[Stored data entries]
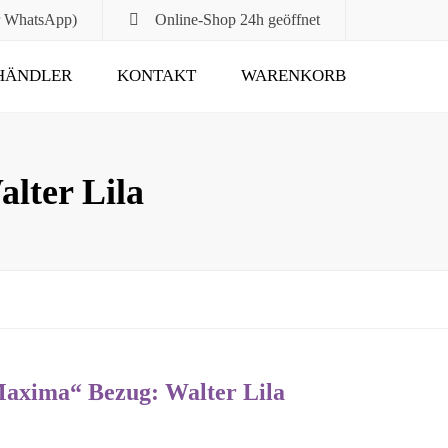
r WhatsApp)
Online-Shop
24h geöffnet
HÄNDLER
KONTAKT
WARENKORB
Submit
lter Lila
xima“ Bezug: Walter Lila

---

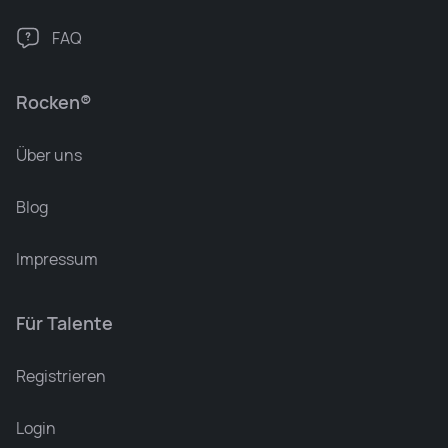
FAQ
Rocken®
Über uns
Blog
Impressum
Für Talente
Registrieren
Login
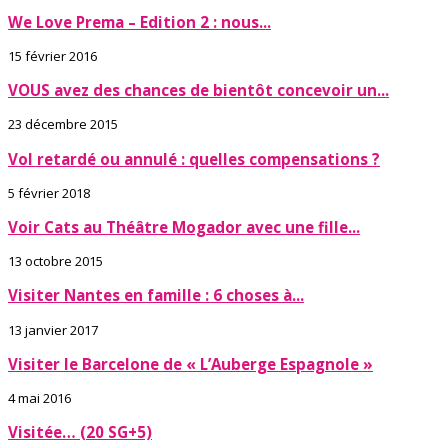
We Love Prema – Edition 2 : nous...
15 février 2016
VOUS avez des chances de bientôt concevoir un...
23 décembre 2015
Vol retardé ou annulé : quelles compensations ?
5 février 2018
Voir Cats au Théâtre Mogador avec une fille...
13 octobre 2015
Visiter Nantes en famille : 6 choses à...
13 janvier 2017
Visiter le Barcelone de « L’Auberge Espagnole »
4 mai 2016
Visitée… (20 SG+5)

__What needs to be done__.
From the material above, copy every line, word for word, starting at the line that contains "r WhatsApp)" and ending at the line that contains "Bezug: Walter Lila", with both of those lines included.

__Written response__.
r WhatsApp)
Online-Shop
24h geöffnet
HÄNDLER
KONTAKT
WARENKORB
Submit
lter Lila
xima“ Bezug: Walter Lila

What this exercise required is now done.